First, beginning about five years ago, came the OpenNotes study. Researchers found that when they gave patients access to their primary care doctors’ written notes, the patients said they got better at taking care of themselves, particularly at taking medications correctly. And contrary to some doctors’ fears, the notes did not tend to cause offense or avalanches of questions.
“OpenNotes” caught on; Some 5 million patients’ records around the country now use it.
Then came the next bold move: The researchers, centered at Beth Israel Deaconess Medical Center, launched a pilot program to open some psychiatric notes to selected patients. (The journal headline: Let’s Show Patients Their Mental Health Records. Our headline: What Your Shrink Thinks.)
And now, the open records movement is moving beyond transparent, to interactive. That is, what if you could not just see your doctor’s medical notes but actually comment on them and contribute to them? As you do, say, when you collaborate online with colleagues on a project in Google Docs?

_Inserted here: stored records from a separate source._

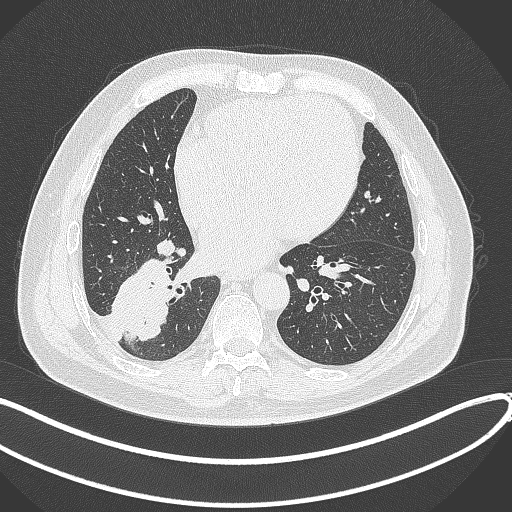
Chest CT, one axial slice. Slice 139 of 360 in the series (ordered by position). Lung window (W 1500 / L -600 HU). 1 mm slice thickness. 512 × 512 image matrix. Male patient, age 59 years.
Structures marked on this image (bounding box drawn by a radiologist):
- lung tumour (recorded histology: adenocarcinoma): bounding box <107,257,180,342> (left, top, right, bottom; pixels)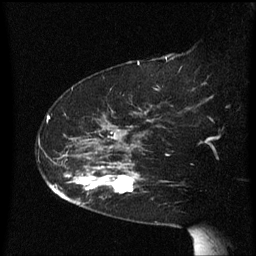
Breast MRI (dynamic contrast-enhanced), one sagittal slice. Slice 43 of 60 in the series (ordered by position). Dynamic contrast-enhanced series, image 2 of 3 at this slice position (ordered by acquisition). 1.5 T. TE 4.2 ms, TR 8.4 ms. 2.3 mm slice thickness. 256 × 256 image matrix, field of view 200 × 200 mm. Patient: female, 63 years. From the clinical record (not read from this slice): setting: breast cancer imaged before/during neoadjuvant chemotherapy; receptor status: HER2-positive.
Outlined on this slice (semi-automatic segmentation, software-assisted and operator-edited):
- analysis volume of interest (the breast-tissue region the enhancement analysis was run in; not a lesion): bounding box (x1, y1, x2, y2) in pixels: (71, 144, 146, 207)
- tumour enhancement mask (voxels above the 70 % enhancement threshold inside the analysis volume of interest): (71, 168, 138, 195)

That’s the next step, says Jan Walker, co-director of the “OpenNotes” project and a researcher at Beth Israel Deaconess and Harvard Medical School. With a new $450,000 grant from The Commonwealth Fund, researchers plan to develop and test “OurNotes,” an interface that will invite patients to contribute to their own medical notes.
Our conversation, edited:
Given the self-obsessive behavior of some people I know who use Fitbits and other health trackers, I think if I were a doctor I’d fear a huge deluge of data into my patients’ health records: “I took 6,000 steps and slept 6:27 hours…” How do you address that?
Jan Walker: One of the frontiers here is making decisions about what data is really paid attention to. As we invite patients to contribute to their records, as we invite patients to upload data from home devices into their records, there are going to be many new inputs of data into the medical records, from technologies that probably don’t even exist yet.
For clinicians, this can look like such a flood of data coming toward them that it’s impossible to pay attention to, to distill it and act on it, and be responsible for understanding everything that’s coming in. So one of the interesting parts of this research is figuring out how to highlight important things for clinicians, and let the rest just be stored.